The first direction to explore is how to configure parameters for ML methods. This applies to both training and inference. One instantiation of this is online calibration of the learning hyperparamters, based n how the optimization is going. Another is reconfiguration based on sample characteristics, which is challenging to do because extracting and using the relevant characteristics can itself be a time-consuming task.

The second direction is how to perform auto-correction of detected performance anomalies. Our community has made substantial progress in determination of root causes of performance anomalies, e.g., see this influential series of works and this line of works from our group. But once root cause determination is done, can the performance issue be auto corrected. Some solution approaches readily suggest themselves, such as auto scaling the infrastructure, either horizontally or vertically. Another potential, albeit more speculative, idea is to perform dynamic unlinking of potentially problematic libraries and re-linking to alternate libraries.

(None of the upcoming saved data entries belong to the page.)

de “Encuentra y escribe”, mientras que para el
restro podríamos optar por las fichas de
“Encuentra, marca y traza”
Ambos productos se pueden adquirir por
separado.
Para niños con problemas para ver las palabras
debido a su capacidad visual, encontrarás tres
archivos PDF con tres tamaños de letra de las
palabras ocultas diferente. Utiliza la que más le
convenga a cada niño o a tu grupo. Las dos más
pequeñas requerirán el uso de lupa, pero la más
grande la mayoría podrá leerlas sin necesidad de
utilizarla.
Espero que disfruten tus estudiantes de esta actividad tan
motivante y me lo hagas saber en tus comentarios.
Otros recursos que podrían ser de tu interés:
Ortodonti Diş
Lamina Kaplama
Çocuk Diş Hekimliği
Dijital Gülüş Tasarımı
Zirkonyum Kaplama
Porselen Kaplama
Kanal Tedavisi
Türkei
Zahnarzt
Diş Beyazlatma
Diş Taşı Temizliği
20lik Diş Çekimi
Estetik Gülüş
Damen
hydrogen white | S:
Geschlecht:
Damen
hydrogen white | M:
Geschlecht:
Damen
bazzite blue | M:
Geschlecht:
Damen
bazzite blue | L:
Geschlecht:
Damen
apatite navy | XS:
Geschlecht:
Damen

The third direction that deserves our attention is how to handle multi-cloud and hybrid deployments. This has been a headache for a while, as many enterprises today use two or more cloud providers and many use an on-premise infrastructure in addition to the cloud. This item has closeted within itself a whole slew of engineering challenges as each provider uses its own distinctive APIs, proprietary metrics, and different names for the same elements. Today it is fiendishly difficult to do integrated or consistent performance management across multiple different cloud infrastructures.

In Conclusion

To sum, the field of cloud performance management had some teething problems back in 2014 and we were at the right time and place to solve one of the important problems. And today, as the demand for cloud computing has risen several folds and the use cases have expanded greatly, there is a universe of technically challenging problems for us to put our brains to.